• [Goal of the exercise]: Could you repeat every record below exactly as written?

• [Exercise inputs]:
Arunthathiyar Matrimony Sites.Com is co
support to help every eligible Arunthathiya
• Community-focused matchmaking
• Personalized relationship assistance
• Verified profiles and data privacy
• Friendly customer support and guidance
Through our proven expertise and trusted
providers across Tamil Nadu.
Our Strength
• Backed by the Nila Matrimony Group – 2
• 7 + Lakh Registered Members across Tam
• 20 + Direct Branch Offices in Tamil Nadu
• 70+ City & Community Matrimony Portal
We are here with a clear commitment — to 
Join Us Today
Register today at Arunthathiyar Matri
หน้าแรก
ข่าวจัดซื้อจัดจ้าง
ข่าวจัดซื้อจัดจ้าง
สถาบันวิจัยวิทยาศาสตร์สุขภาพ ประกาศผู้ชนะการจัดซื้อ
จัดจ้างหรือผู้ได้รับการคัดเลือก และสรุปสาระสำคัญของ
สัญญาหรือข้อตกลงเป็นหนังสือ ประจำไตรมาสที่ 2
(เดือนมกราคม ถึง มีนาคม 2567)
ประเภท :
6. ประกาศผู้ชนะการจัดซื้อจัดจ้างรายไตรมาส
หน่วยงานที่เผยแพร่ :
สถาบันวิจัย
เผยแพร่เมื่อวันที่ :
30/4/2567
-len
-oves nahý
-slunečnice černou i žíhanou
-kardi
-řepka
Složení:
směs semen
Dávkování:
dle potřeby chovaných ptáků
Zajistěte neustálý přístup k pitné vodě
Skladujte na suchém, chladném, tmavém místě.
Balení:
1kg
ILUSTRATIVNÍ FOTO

• [Reply to the task]:
Arunthathiyar Matrimony Sites.Com is co
support to help every eligible Arunthathiya
• Community-focused matchmaking
• Personalized relationship assistance
• Verified profiles and data privacy
• Friendly customer support and guidance
Through our proven expertise and trusted
providers across Tamil Nadu.
Our Strength
• Backed by the Nila Matrimony Group – 2
• 7 + Lakh Registered Members across Tam
• 20 + Direct Branch Offices in Tamil Nadu
• 70+ City & Community Matrimony Portal
We are here with a clear commitment — to 
Join Us Today
Register today at Arunthathiyar Matri
หน้าแรก
ข่าวจัดซื้อจัดจ้าง
ข่าวจัดซื้อจัดจ้าง
สถาบันวิจัยวิทยาศาสตร์สุขภาพ ประกาศผู้ชนะการจัดซื้อ
จัดจ้างหรือผู้ได้รับการคัดเลือก และสรุปสาระสำคัญของ
สัญญาหรือข้อตกลงเป็นหนังสือ ประจำไตรมาสที่ 2
(เดือนมกราคม ถึง มีนาคม 2567)
ประเภท :
6. ประกาศผู้ชนะการจัดซื้อจัดจ้างรายไตรมาส
หน่วยงานที่เผยแพร่ :
สถาบันวิจัย
เผยแพร่เมื่อวันที่ :
30/4/2567
-len
-oves nahý
-slunečnice černou i žíhanou
-kardi
-řepka
Složení:
směs semen
Dávkování:
dle potřeby chovaných ptáků
Zajistěte neustálý přístup k pitné vodě
Skladujte na suchém, chladném, tmavém místě.
Balení:
1kg
ILUSTRATIVNÍ FOTO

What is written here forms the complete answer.